“It was almost entirely destroyed once during the war when a regiment of cavalry camped in the yard,” continued the young hostess, “and we thought it gone; but to our delight a little sprig put up next spring, and some day I hope this may be almost as good as the old one.” She sighed, and her eyes rested on the horizon far away.

Ruth saw that the roses she had given her had come from that bush, and she would have liked to stretch out her arms and take her into a bond of hearty friendship.

Just then Major Welch appeared, and a moment later, breakfast was announced. When they went into the little plain dining-room there were other roses in an old blue bowl on the table, and Ruth saw that they not only made the table sweet, but were arranged deftly to hide the cracks and chipped places in the bowl. She was wondering where Dr. Cary could be, when his daughter apologized for his absence, explaining that he had been called up in the night to go and see a sick woman, and then, in his name, invited them to remain as their guests as long as might be convenient to them. They “might find it pleasanter than to stay at Mr. Still’s?” This hospitality the travellers could not accept, but Ruth appreciated it now, and she would have appreciated it yet more could she have known that her young hostess, sitting before her so dainty and fresh, had cooked their breakfast that morning. When they left after breakfast, Miss Cary came out to their vehicle, giving them full directions as to their road. Had her father been at home, she said, he would have taken pleasure in conducting them himself as far as the river. Uncle Tarquin would tell them about the ford.

The horse was held by an old colored man, of a dark mahogany hue, with bushy gray hair, and short gray whiskers. On the approach of the visitors he took off his hat and greeted them with an air as dignified as Dr. Cary’s could have been. As he took leave of them, he might have been a host bidding his guests good-by, and he seconded his mistress’s invitation to them to come again.

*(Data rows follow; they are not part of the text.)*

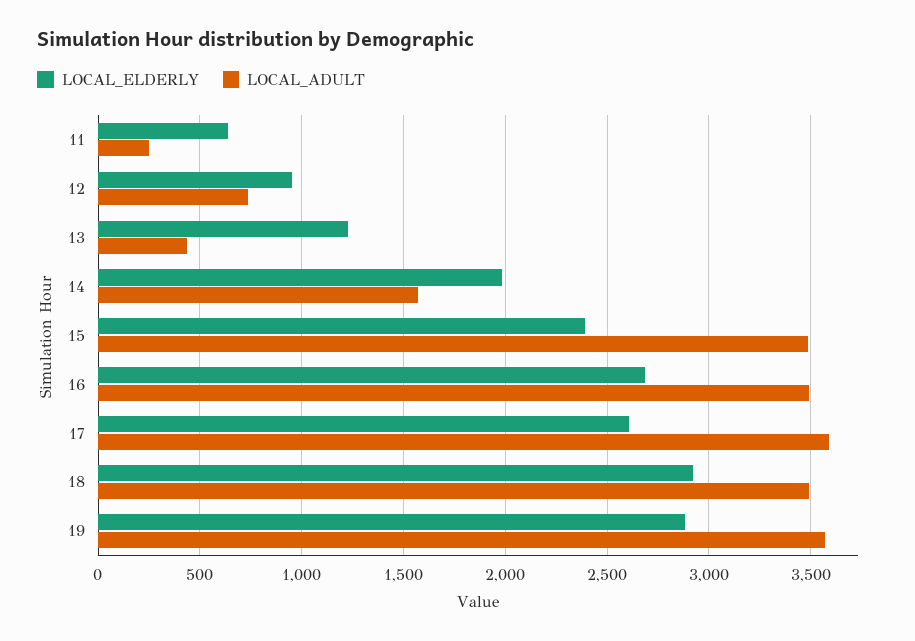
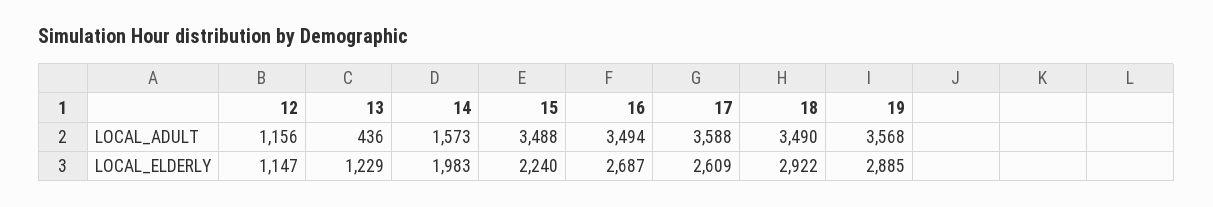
  {
    "LOCAL_ELDERLY": {
-     "11": 650,
-     "12": 950,
+     "12": 1147,
      "13": 1229,
      "14": 1983,
-     "15": 2400,
+     "15": 2240,
      "16": 2687,
      "17": 2609,
      "18": 2922,
      "19": 2885
    },
    "LOCAL_ADULT": {
-     "11": 250,
-     "12": 750,
+     "12": 1156,
      "13": 436,
      "14": 1573,
      "15": 3488,
      "16": 3494,
      "17": 3588,
      "18": 3490,
      "19": 3568
    }
  }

When they drove off, Ruth somehow felt as if she were parting from an old friend. Her little hostess’s patched table-cover and darned dress, and cracked china hidden by the roses, all seemed to come before her, and Ruth glanced at her father with something very like tears in her eyes. They had been in her heart all the morning. Major Welch, however, did not observe it. The fresh, balmy air filled his lungs like a draught of new life, and he felt an interest in the country about him, and a right to criticise it. It had been rich enough before the war, he said, and might be made so now if the people would but give up their prejudices and go to work. He added many other criticisms, abstractly wise and sensible enough. Ruth listened in silence.

As the travellers drove along they passed a small house, just off the road, hardly more than a double cabin, but it was set back amid fruit-trees, sheltered by one great oak, and there was an air of quietude and peace about it which went to Ruth’s soul. A lady in black, with a white cap on her gray hair, and a white kerchief on her shoulders, was sitting out on the little veranda, knitting, and Ruth was sure that as they drove by she bowed to them.

The sense of peace was still on the girl when they came on a country store, at a fork in the road a mile below. There was a well, off to one side, and a small group of negroes stood around it, two or three of them with muskets in their hands, and one with a hare hung at his waist. Another, who stood with his back to the road and had a twisted stick in his hand, and an old army haversack over his shoulder, was, at the moment the wagon drew up, talking loudly and with vehement gesticulation; and, as Major Welch stopped to ask a question, Ruth caught the end of what this man was saying:

“I’m jest as good as any white man, and I’m goin’ to show ’em so. I’m goin’ to marry a white ’ooman and meck white folks wait on me. When I puts my mark agin a man he’s gone, whether he’s a man or a ’ooman, and I’se done set it now in a gum-tree.”

His hearers were manifestly much impressed by him. An exclamation of approval went round among them.